*** EXCERPT TO READ ***
Am I the only one who believes the term "press" is just a little archaic?
Early in my long and extinguished PR career, a TV newsman rather patiently explained to me that since the company he worked for did not actually use a press, he was irked by the term "press release."
The press, in his eyes, meant newspaper reporters. Ergo, ever since the advent of television news (not to mention radio), calling something a press release was outdated. Today, with the Internet delivering vast amounts of information via that "series of tubes" Senator Ted Stevens told us about, the term would seem to be even more anachronistic than ever.
How about if we just call these things, I don't know, news releases?
And while we're at it, let's stop calling that the gaggle of vultures, bottom feeders, pretenders, and valiant guardians of truth and justice "the press." They really should now and forever be referred to as "the media." That is, unless you prefer something somewhat more classic such as "the town criers," "the smoke signalists," or "them what scratch squiggly stuff on the walls of the cave."
*** End of EXCERPT TO READ ***
*** DATASET EXCERPTS ***
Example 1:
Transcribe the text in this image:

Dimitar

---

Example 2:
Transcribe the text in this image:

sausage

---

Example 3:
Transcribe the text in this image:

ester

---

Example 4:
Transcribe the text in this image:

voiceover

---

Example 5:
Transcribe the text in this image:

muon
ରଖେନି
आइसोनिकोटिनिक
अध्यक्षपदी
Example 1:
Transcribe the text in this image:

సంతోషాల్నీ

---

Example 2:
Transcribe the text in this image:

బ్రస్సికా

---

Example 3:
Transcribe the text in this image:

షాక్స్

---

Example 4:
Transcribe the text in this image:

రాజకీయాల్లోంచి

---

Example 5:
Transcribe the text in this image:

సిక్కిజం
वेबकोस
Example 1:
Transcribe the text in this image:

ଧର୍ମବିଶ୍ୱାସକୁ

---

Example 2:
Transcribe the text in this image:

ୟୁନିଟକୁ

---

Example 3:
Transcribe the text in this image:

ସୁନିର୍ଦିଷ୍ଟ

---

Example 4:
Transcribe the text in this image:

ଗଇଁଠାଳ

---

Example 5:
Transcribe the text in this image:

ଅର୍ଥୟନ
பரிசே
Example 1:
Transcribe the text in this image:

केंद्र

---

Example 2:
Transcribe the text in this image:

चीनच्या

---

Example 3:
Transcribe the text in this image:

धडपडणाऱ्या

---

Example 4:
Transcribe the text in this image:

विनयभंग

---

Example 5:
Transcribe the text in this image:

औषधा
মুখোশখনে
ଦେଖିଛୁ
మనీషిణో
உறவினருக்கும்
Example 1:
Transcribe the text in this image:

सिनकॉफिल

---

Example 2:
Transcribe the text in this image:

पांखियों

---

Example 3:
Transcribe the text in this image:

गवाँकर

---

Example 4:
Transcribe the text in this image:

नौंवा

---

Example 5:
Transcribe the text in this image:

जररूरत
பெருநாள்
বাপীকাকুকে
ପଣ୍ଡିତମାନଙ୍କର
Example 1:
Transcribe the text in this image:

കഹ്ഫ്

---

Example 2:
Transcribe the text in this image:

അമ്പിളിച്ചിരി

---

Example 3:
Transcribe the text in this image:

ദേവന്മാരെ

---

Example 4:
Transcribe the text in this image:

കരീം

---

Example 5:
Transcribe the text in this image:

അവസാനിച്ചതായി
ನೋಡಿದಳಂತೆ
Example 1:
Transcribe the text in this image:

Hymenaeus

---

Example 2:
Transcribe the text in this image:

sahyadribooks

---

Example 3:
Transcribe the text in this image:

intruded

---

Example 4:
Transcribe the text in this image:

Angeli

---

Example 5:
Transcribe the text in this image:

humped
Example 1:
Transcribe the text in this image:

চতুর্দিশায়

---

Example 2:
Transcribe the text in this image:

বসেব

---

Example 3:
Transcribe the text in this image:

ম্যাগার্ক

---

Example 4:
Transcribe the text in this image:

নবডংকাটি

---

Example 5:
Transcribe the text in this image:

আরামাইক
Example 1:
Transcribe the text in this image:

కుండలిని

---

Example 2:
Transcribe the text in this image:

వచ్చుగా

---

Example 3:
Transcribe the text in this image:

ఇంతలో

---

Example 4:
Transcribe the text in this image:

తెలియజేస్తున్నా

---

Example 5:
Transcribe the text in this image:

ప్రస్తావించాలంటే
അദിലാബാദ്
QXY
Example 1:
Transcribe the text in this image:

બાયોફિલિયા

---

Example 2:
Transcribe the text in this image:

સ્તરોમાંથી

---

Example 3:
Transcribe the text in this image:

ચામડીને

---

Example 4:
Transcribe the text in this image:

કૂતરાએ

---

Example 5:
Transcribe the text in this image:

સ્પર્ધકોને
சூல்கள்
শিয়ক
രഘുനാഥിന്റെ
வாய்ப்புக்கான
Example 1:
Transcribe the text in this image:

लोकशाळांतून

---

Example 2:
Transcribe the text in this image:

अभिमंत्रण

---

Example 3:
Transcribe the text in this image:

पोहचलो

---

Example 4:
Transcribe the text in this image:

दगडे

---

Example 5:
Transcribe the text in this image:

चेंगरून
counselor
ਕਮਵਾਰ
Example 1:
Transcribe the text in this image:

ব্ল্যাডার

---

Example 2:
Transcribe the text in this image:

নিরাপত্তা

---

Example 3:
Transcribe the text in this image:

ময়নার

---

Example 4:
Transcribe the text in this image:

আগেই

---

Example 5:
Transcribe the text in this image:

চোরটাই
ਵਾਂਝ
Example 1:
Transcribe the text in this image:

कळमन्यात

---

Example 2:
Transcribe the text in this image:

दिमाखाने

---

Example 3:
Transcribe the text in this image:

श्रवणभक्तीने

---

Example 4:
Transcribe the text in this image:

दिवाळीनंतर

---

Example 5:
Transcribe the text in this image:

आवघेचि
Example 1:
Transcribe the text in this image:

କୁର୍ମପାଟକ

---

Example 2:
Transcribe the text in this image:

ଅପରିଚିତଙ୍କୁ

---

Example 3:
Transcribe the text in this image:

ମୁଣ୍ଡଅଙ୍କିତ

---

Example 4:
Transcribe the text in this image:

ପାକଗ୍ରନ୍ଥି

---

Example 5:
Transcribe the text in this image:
*** End of DATASET EXCERPTS ***
Retype word for word the part of the commentary above on the term "press" that begins at the words "Am I the only" and stops after "anachronistic than ever.".

Am I the only one who believes the term "press" is just a little archaic?
Early in my long and extinguished PR career, a TV newsman rather patiently explained to me that since the company he worked for did not actually use a press, he was irked by the term "press release."
The press, in his eyes, meant newspaper reporters. Ergo, ever since the advent of television news (not to mention radio), calling something a press release was outdated. Today, with the Internet delivering vast amounts of information via that "series of tubes" Senator Ted Stevens told us about, the term would seem to be even more anachronistic than ever.